• [Exercise] Could you copy the text lines of the records below word for word, leaving the pictures out of your answer?

--------

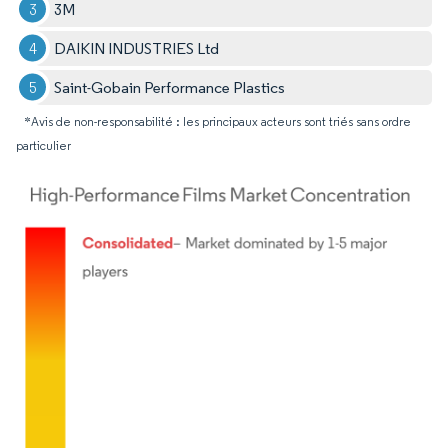
3M
DAIKIN INDUSTRIES Ltd
Saint-Gobain Performance Plastics
*Avis de non-responsabilité : les principaux acteurs sont triés sans ordre
particulier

--------

• [Response to the task]
3M
DAIKIN INDUSTRIES Ltd
Saint-Gobain Performance Plastics
*Avis de non-responsabilité : les principaux acteurs sont triés sans ordre
particulier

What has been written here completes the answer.